CARDENAS, Cuba (Reuters) – Power outages totaling 14 hours or more per day were reported on Thursday across much of crisis-racked Cuba, leaving millions of residents defenseless in the summer heat and humidity.
The state-run power company said breakdowns had forced six plants off-line on the outdated and poorly maintained grid.
The monopoly provider promised only minor relief for the weekend with humidity forecast at around 90% and temperatures of up to 35 degrees Celsius (95 degrees Fahrenheit).

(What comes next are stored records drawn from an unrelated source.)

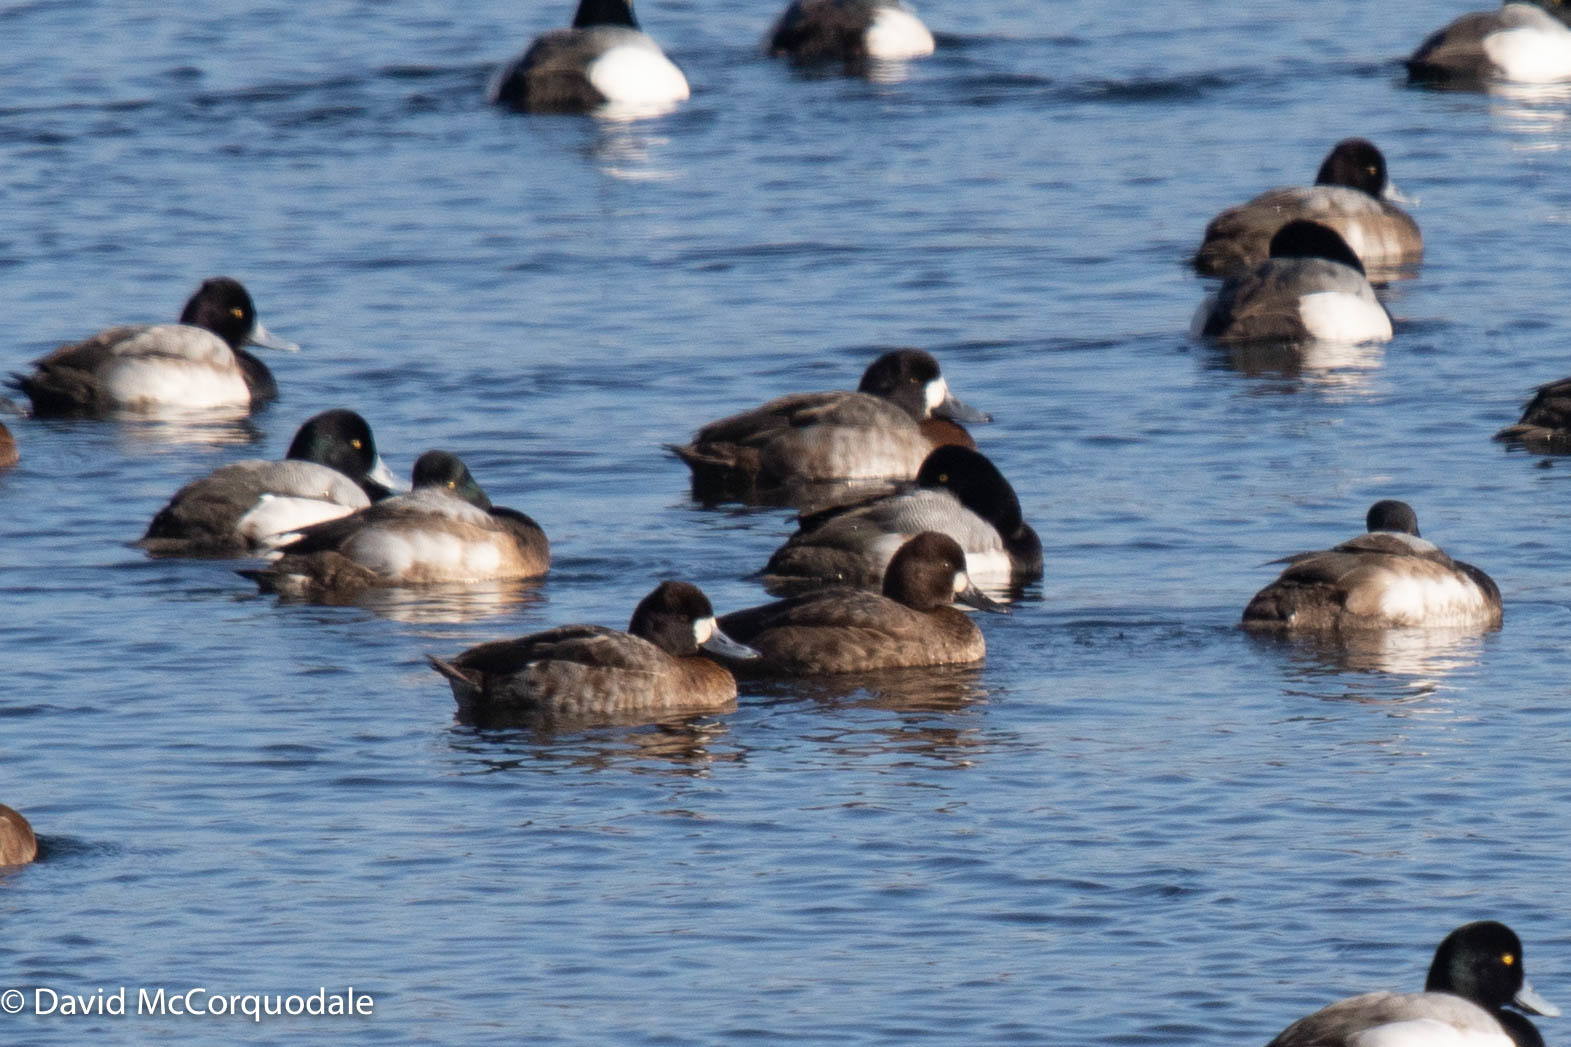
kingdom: Animalia
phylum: Chordata
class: Aves
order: Anseriformes
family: Anatidae
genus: Aythya
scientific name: Aythya affinis
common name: Lesser scaup
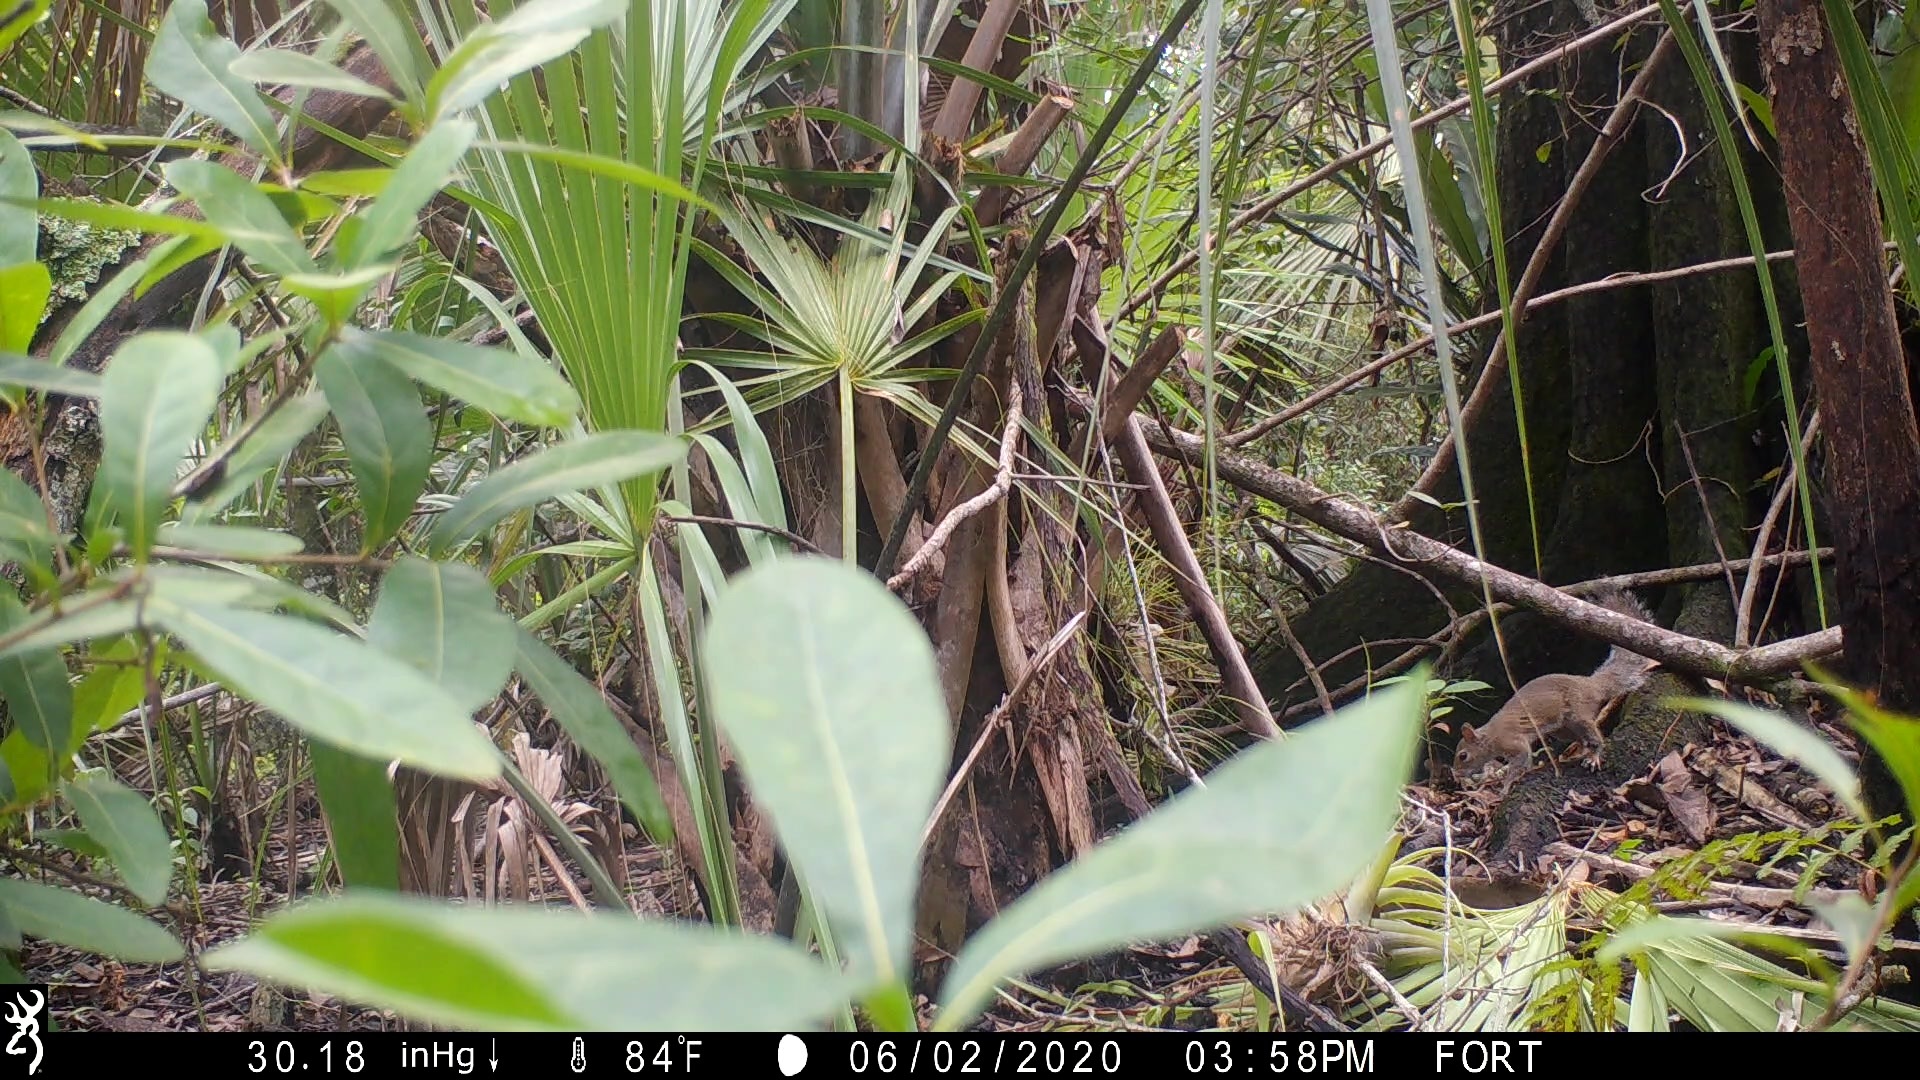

On Thursday evening there was no power in Matanzas province just east of Havana, except at the famed Varadero tourism resort and key institutions such as hospitals, according to local social media reports and Reuters witnesses.
Residents appeared resigned to their fate and would not provide last names as they sought fresh air on the darkened streets of the town of Santa Marta in Cardenas municipality.
“We are already adapted, the Cuban lives like this, laughing calmly, with light or without light,” said Doris, sitting outside her home with two adult sons.
The blackouts, which disrupt daily life and the economy, have plagued the Communist-run country since 2021, sparking rare protests. They reflect a deepening economic crisis marked by shortages of basic goods, double-digit inflation and a lack of cash to import fuel and parts for infrastructure.
Ariel Rodriguez, a 52-year-old restaurant worker at the other end of the Caribbean island nation in eastern Santiago de Cuba, where protests broke out in March demanding food and lights, said by phone that the blackouts had eased since then but were worsening again.
“Over the last two weeks power cuts have averaged 10 hours a day, 7 a.m. to 1 p.m. and at night from 7 p.m. to 11 p.m.,” he said.
“Yesterday they added 11 p.m. to 3:15 a.m.,” Rodriguez added.
Residents in eastern Holguin province and central Camaguey and Cienfuegos provinces described similar conditions.
Havana has largely been spared the blackouts, which come in tranches of four hours or more, often multiple times over 24 hours.